Michalis Giannakidis Μιχάλης Γιαννακίδης

PAOK
- Title: Team manager
- League: Greek Basket League

Personal information
- Born: 6 April 1988 (age 38) Thessaloniki, Greece
- Listed height: 6 ft 3.75 in (1.92 m)
- Listed weight: 210 lb (95 kg)

Career information
- Playing career: 2006–2022
- Position: Shooting guard

Career history
- 2006–2008: MENT
- 2008–2012: PAOK
- 2012–2013: Ikaros Kalitheas
- 2013–2014: Trikala Aries
- 2014–2015: Koroivos Amaliadas
- 2015–2016: Kavala
- 2016–2019: Iraklis
- 2019–2020: Agrinio
- 2021–2022: Navarchos Votsis

= Michalis Giannakidis =

Michalis Giannakidis (alternate spellings: Michail, Mihalis) (Greek: Μιχάλης Γιαννακίδης; born 6 April 1988) is a Greek professional basketball player and current basketball executive. During his club playing career, at a height of is 1.92 m (6'3 ") tall, he played at the shooting guard position.

==Professional career==
Giannakidis began his professional club career in the Greek Second Division with MENT, during the 2006–07 season. He moved to the Greek First Division club PAOK, before the 2008–09 season. In 2012, he moved to the Greek club Ikaros, where he played in 27 games. In 2013, he joined the Greek club Trikala Aries.

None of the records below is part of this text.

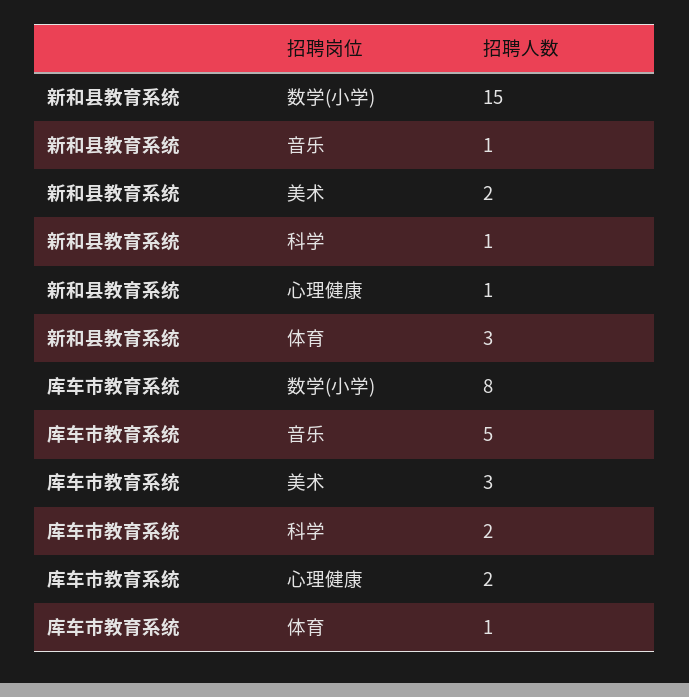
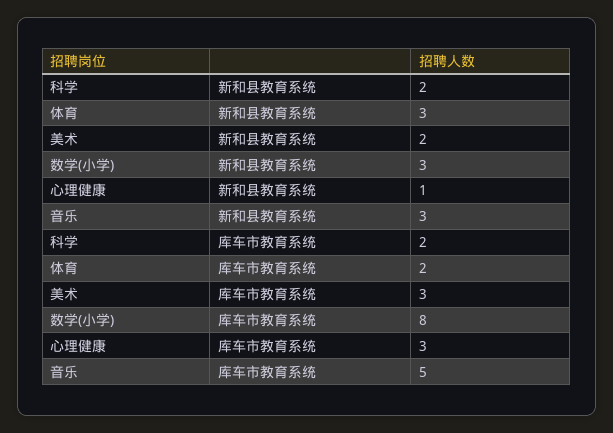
  {
    "新和县教育系统": {
-     "数学(小学)": 15,
+     "数学(小学)": 3,
-     "音乐": 1,
+     "音乐": 3,
      "美术": 2,
-     "科学": 1,
+     "科学": 2,
      "心理健康": 1,
      "体育": 3
    },
    "库车市教育系统": {
      "数学(小学)": 8,
      "音乐": 5,
      "美术": 3,
      "科学": 2,
-     "心理健康": 2,
+     "心理健康": 3,
-     "体育": 1
+     "体育": 2
    }
  }

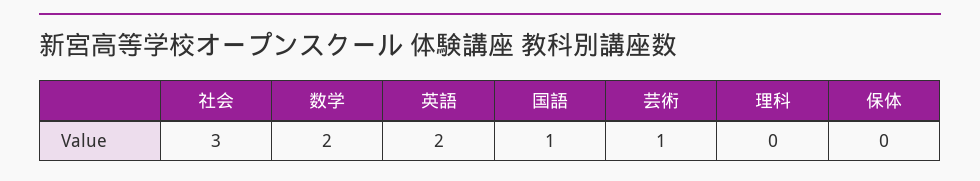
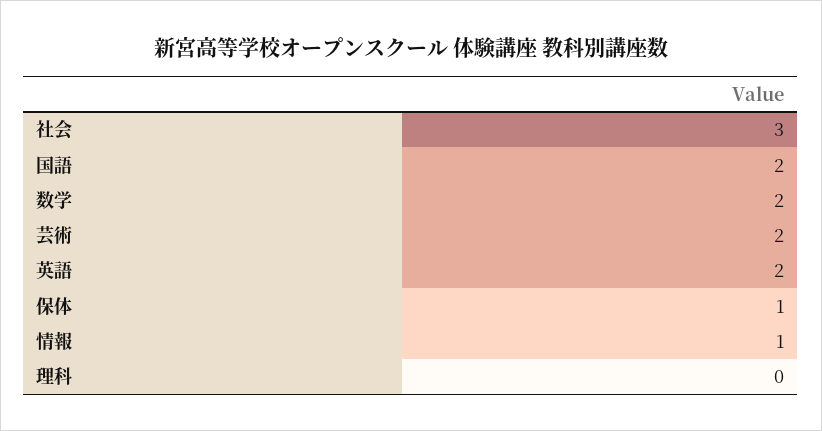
  {
    "社会": 3,
    "数学": 2,
    "英語": 2,
-   "国語": 1,
+   "国語": 2,
-   "芸術": 1,
+   "芸術": 2,
    "理科": 0,
-   "保体": 0
+   "保体": 1,
+   "情報": 1
  }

In 2014, he moved to the Greek club Koroivos, and in October 2015, he moved to the Greek club Kavala. He finished his playing career with the Greek clubs Iraklis and Agrinio. He retired from playing pro club basketball in 2020.

==National team career==
With Greece's junior national teams, Giannakidis played at the following tournaments: the 2004 FIBA Europe Under-16 Championship, the 2005 FIBA Europe Under-18 Championship, the 2006 FIBA Europe Under-18 Championship, the 2007 FIBA Europe Under-20 Championship, and the 2008 FIBA Europe Under-20 Championship.

==Managerial career==
After he ended his basketball playing career, Giannakis began working as a basketball executive. He became the Team Manager of the Greek club PAOK Thessaloniki, in 2020.